In the wake of the 2008 global financial crisis, Beijing put in place currency swaps with more than 30 other countries to ensure a rapid freezing of dollar credit markets would not again hurt its exporters. Though these, thankfully, have not been much used, they have symbolic importance for Beijing’s push to promote the yuan’s greater use in trade finance.
Just as symbolic has been the increasing willingness of other countries to start including the yuan in their official foreign-exchange reserves. The People’s Bank of China estimated that foreign central banks held about two-thirds of a trillion yuan in their official reserves at the end of April. That sounds a decent chunk of change.
However, it would be less than 2% of the total, according to this Bystander’s back-of-an-envelope calculation. That compares to 4% for the pound sterling and 23% for the euro while the dollar’s share tops 60%. It will be decades before the yuan catches even the euro.
Yuan bank deposits outside mainland China have doubled since 2013 to some 2 trillion yuan — half of them in Hong Kong. A large part of the overall increase has been speculative money riding the currency’s appreciation. That play is over, crimping the growth in deposits. However, even 2 trillion yuan is a rounding error in the global total of bank deposits.
Investors also now have a growing range of yuan-denominated instruments beyond bank deposits from which to choose. Increasingly this includes domestic bonds and equities, not just offshore ‘dim-sum’ bonds. The pilot cross-trading of Shanghai and Hong Kong equity issues, which is all yuan-denominated, has been a boom in this regard. It will continue to expand, and Shenzhen stocks are expected to join the arrangement before too long.
The concept is being applied to mutual funds, too, again initially on a trial basis. At the same time, opportunities for Chinese investors to invest directly in overseas financial markets are gradually being expanded through the qualified investors scheme.
On some calculations, China is now a net exporter of capital.
For all the aspirations of Beijing and the real progress the yuan has made towards becoming a global currency, there is still an awfully long way to go. If the IMF does include the yuan in its SDR basket, as Beijing is lobbying for so hard if so discreetly, it will nudge the Chinese currency a little further down that road, but only a little bit.
A bigger question is, how much impact such a high-profile move would have on American companies that, as a class, do not conduct international trade in any currency other than their own, let alone China’s. In a U.S. presidential election season, when some candidates will want to be seen to be ‘tough on China’, it could prompt a backlash if the debate becomes a xenophobic ’the dollar vs. the yuan’.
A further, if less likely political risk, is that the U.S. uses its veto to block a decision to include the yuan in the SDR basket.

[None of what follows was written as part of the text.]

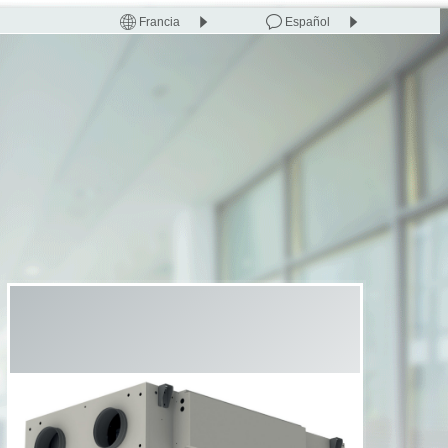
Francia
Español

That would be a confrontational move, far beyond Washington’s passive but notable absence from any support for any of the moves Beijing has made to expand the international use of the yuan.
Beijing has made a commitment to liberalise fully its capital account by the end of this year, and thus, to all intents and purposes, to the yuan being fully convertible. The economic reformers see that as a stepping stone to further opening of China’s domestic markets to foreign capital that will be necessary for overall economic rebalancing. There are vested interests that oppose full convertibility for just that reason.